The difference with "AI" is that they finally have a way to convince people to hand over all the data.


It's interesting how I think our experience differs completely, for example, regarding people's concerns for AI ethics you write:

>People are far more concerned with the real-world implications of ethics: governance structures, accountability, how their data is used, jobs being lost, etc. In other words, they’re not so worried about whether their models will swear or philosophically handle the trolley problem so much as, you know, reality. What happens with the humans running the models? Their influx of power and resources? How will they hurt or harm society?

This is just not my experience at all. People do worry about how models act because they infer that eventually they will be used as source of truth and because they already get used as source of action. People worry about racial makeup in certain historical contexts[1], people worry when Grok starts spouting Nazi stuff (hopefuly I don't need a citation for that one) because they take it as a sign of bias in a system with real world impact, that if ChatGPT happens to doubt the holocaust tomorrow, when little Jimmy asks it for help in an essay he will find a whole lot of white supremacist propaganda. I don't think any of this is fictional.

I find the same issue with the privacy section. Yes concerns about privacy are primarily about sharing that data, precisely because controlling how that data is shared is a first, necessary step towards being able to control what is done with the data. In a world in which my data is taken and shared freely I don't have any control on what is done with that data because I have no control on who has it in the first place.
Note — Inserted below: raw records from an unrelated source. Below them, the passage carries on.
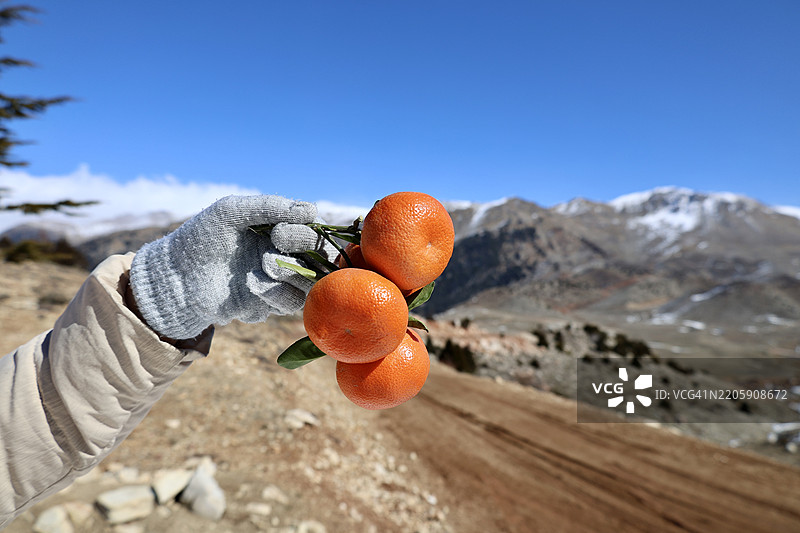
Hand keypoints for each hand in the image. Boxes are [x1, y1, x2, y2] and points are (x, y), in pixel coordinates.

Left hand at [129, 195, 332, 339]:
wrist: (175, 278)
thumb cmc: (200, 238)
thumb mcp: (230, 212)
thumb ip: (269, 207)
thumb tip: (312, 210)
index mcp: (279, 229)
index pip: (314, 232)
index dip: (305, 233)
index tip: (278, 232)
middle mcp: (285, 254)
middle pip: (321, 258)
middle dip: (304, 250)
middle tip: (274, 246)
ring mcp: (278, 281)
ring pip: (310, 283)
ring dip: (291, 273)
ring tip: (264, 265)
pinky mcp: (269, 304)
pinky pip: (291, 303)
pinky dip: (275, 293)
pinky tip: (250, 284)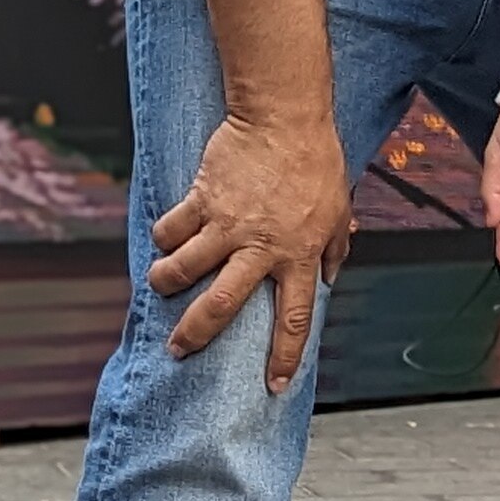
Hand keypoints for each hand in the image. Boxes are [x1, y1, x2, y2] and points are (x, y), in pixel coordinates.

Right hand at [148, 112, 353, 393]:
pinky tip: (163, 239)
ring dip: (166, 282)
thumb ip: (335, 246)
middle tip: (179, 350)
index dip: (284, 356)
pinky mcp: (203, 198)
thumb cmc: (316, 160)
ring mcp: (228, 223)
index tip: (275, 385)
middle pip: (222, 305)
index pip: (294, 318)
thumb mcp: (339, 209)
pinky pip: (172, 227)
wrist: (283, 116)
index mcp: (300, 254)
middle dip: (195, 333)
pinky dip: (163, 236)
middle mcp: (261, 246)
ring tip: (160, 286)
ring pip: (185, 268)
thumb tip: (331, 275)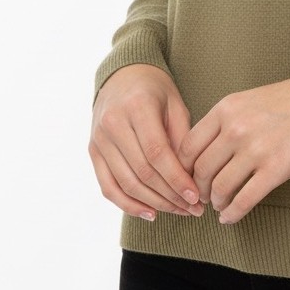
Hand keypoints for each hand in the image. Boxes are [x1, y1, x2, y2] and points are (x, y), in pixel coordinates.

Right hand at [89, 64, 205, 220]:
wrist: (122, 76)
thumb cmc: (155, 90)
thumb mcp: (175, 104)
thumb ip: (182, 137)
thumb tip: (191, 178)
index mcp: (137, 106)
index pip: (157, 153)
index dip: (177, 179)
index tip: (196, 196)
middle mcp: (113, 123)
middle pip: (142, 172)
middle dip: (170, 196)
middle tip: (193, 209)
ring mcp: (99, 139)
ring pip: (126, 184)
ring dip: (154, 204)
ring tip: (178, 211)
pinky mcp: (93, 151)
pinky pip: (108, 187)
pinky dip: (128, 205)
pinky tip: (150, 213)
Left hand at [177, 79, 289, 224]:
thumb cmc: (285, 101)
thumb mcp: (245, 100)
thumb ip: (222, 122)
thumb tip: (201, 153)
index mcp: (226, 109)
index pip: (188, 146)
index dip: (183, 168)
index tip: (188, 177)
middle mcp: (236, 129)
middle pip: (201, 170)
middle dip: (199, 189)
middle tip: (204, 195)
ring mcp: (255, 150)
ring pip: (220, 188)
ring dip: (216, 202)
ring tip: (220, 204)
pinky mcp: (275, 170)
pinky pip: (244, 201)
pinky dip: (232, 214)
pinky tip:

[1] https://www.theguardian.com/technology/2024/mar/08/we-defini...


Thanks for the perspective. For me I think it's a matter of degree (I guess I was a bit "one or the other" when I wrote it).

These things are also concerns and definitely shouldn't be dismissed entirely (especially things like AI telling you when it's unsure, or, the worse cases of propaganda), but I'm worried about the other stuff I mention being defined away entirely, the same way I think it has been with privacy. Tons more to say on the difference between "how you use" vs "how you share" but good perspective, and interesting that you see the emphasis differently in your experiences.